REQUEST -> Some of the lines below need repeating. Reproduce exactly those between the lines holding "Mundial y la apertura de los centros ac" and "colocación de la banda que lo acredita", inclusive.

SUPPLIED RECORDS ->

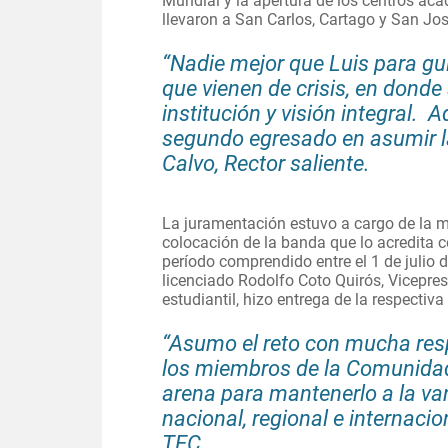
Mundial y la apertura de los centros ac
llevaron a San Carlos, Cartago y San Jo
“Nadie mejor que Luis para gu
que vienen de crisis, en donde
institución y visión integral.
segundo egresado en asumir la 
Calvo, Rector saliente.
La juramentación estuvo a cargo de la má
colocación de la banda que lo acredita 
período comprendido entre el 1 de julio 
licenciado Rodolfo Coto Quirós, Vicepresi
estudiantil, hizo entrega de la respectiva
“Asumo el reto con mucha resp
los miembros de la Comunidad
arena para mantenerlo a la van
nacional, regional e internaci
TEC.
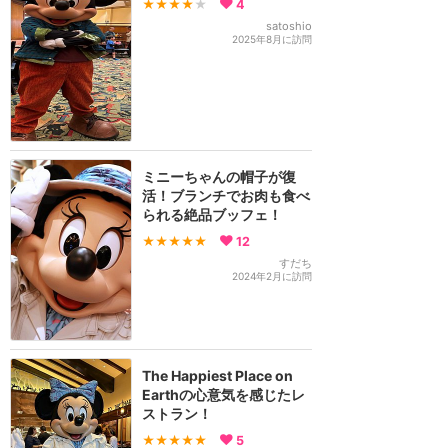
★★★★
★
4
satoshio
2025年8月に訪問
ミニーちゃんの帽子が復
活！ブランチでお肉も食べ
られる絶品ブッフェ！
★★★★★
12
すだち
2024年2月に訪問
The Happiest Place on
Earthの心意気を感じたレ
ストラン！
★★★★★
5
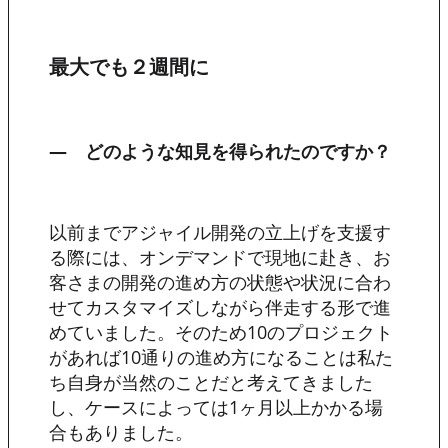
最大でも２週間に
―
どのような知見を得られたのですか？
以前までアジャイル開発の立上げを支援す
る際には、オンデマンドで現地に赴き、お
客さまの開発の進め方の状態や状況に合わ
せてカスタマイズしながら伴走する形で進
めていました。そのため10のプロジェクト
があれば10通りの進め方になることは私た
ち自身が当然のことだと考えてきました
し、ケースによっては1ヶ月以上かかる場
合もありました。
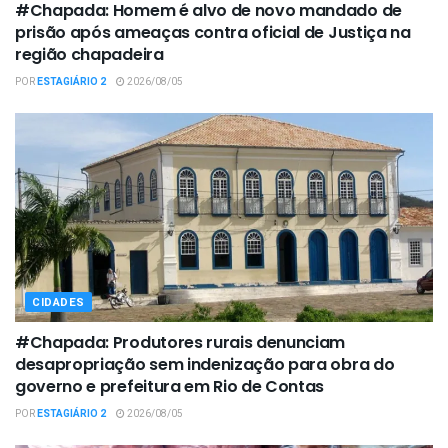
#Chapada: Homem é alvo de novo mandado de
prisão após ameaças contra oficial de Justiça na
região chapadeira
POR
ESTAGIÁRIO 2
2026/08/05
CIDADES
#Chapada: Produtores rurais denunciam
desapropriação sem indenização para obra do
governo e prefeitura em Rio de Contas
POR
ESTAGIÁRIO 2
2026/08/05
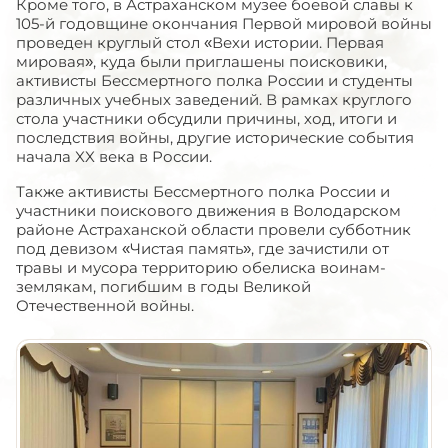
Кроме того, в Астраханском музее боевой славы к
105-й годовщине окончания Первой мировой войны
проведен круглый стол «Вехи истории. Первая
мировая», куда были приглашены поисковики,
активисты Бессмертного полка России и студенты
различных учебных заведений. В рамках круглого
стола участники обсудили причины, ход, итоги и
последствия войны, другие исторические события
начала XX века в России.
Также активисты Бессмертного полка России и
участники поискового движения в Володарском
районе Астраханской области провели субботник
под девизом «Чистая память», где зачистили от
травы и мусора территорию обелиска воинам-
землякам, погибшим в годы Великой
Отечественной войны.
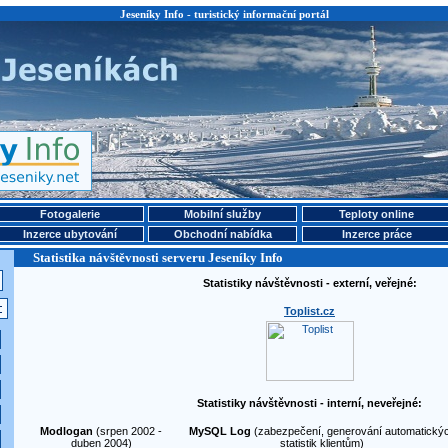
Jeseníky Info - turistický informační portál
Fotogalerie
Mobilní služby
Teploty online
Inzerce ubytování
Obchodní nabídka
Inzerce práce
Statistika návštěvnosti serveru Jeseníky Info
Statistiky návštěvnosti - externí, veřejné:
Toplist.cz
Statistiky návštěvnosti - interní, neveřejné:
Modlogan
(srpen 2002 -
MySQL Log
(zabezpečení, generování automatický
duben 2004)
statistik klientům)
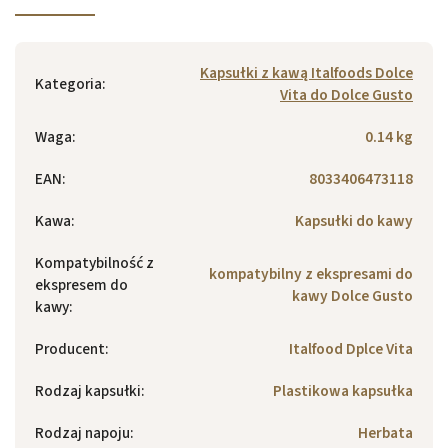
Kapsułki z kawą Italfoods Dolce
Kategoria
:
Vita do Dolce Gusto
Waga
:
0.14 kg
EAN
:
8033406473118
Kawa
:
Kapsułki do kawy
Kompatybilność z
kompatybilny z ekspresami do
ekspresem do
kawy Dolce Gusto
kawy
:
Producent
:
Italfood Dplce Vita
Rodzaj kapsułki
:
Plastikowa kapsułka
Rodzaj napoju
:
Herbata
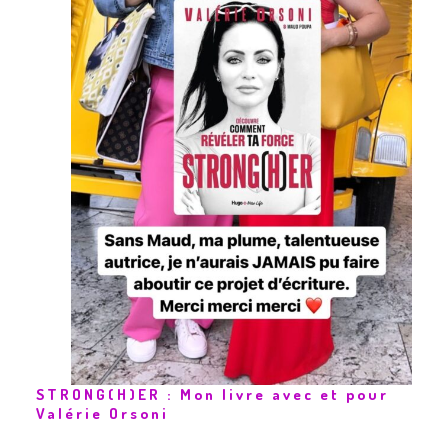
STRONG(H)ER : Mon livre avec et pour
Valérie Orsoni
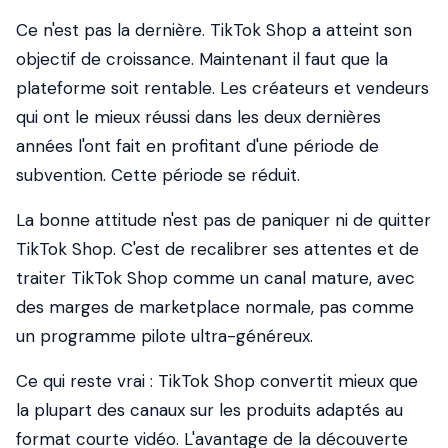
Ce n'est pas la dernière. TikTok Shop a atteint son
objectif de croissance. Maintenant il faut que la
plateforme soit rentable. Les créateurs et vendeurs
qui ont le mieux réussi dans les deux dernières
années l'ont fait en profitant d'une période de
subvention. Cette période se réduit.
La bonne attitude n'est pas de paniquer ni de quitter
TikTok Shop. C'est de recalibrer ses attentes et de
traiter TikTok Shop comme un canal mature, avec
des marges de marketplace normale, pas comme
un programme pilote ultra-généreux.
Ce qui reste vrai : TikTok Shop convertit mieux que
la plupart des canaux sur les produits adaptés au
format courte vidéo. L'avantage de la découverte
* * *
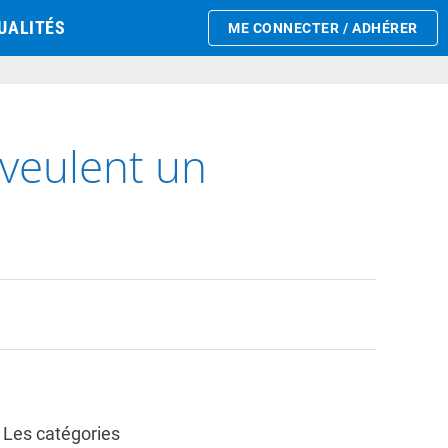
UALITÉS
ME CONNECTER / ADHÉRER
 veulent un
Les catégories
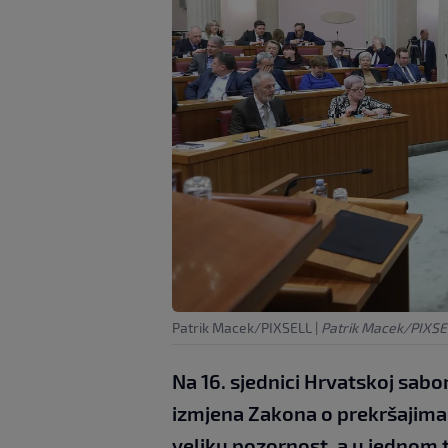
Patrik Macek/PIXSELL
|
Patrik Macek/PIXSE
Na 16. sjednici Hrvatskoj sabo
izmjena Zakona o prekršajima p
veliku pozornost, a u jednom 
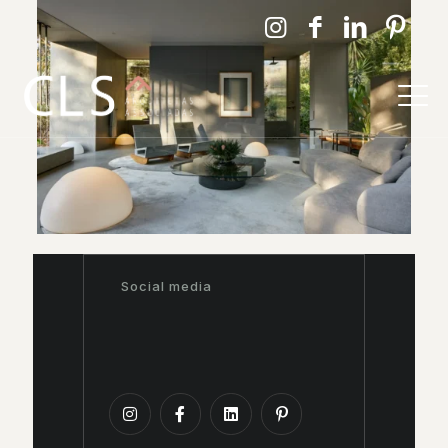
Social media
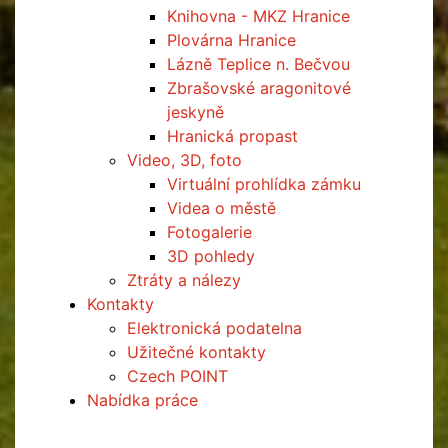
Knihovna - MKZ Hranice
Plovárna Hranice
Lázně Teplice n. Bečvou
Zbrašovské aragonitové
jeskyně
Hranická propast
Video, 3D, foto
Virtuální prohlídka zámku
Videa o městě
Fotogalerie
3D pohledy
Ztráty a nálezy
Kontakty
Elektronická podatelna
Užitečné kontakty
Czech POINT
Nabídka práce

TASK SOLUTION ->
Mundial y la apertura de los centros ac
llevaron a San Carlos, Cartago y San Jo
“Nadie mejor que Luis para gu
que vienen de crisis, en donde
institución y visión integral.
segundo egresado en asumir la 
Calvo, Rector saliente.
La juramentación estuvo a cargo de la má
colocación de la banda que lo acredita 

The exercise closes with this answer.